== Exercise details ==
Each line from the line containing "našeho projevu. Pokud" through the last line of the entries is to be reproduced exactly as it stands.

== Given records ==
····················

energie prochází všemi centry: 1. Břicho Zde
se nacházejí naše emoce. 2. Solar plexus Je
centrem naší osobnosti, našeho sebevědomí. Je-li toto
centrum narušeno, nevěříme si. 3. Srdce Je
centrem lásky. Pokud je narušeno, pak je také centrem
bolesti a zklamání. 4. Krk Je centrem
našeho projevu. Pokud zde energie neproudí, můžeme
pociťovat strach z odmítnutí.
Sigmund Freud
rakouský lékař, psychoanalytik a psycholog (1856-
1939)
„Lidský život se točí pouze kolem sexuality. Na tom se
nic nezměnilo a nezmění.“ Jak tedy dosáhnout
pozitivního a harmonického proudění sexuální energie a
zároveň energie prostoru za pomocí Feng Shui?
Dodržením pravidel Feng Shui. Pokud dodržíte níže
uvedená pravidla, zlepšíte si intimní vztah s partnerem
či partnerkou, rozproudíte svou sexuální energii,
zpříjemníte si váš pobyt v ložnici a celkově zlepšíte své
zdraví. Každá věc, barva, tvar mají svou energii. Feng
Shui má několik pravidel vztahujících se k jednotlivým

····················

== Answer section ==
našeho projevu. Pokud zde energie neproudí, můžeme
pociťovat strach z odmítnutí.
Sigmund Freud
rakouský lékař, psychoanalytik a psycholog (1856-
1939)
„Lidský život se točí pouze kolem sexuality. Na tom se
nic nezměnilo a nezmění.“ Jak tedy dosáhnout
pozitivního a harmonického proudění sexuální energie a
zároveň energie prostoru za pomocí Feng Shui?
Dodržením pravidel Feng Shui. Pokud dodržíte níže
uvedená pravidla, zlepšíte si intimní vztah s partnerem
či partnerkou, rozproudíte svou sexuální energii,
zpříjemníte si váš pobyt v ložnici a celkově zlepšíte své
zdraví. Každá věc, barva, tvar mají svou energii. Feng
Shui má několik pravidel vztahujících se k jednotlivým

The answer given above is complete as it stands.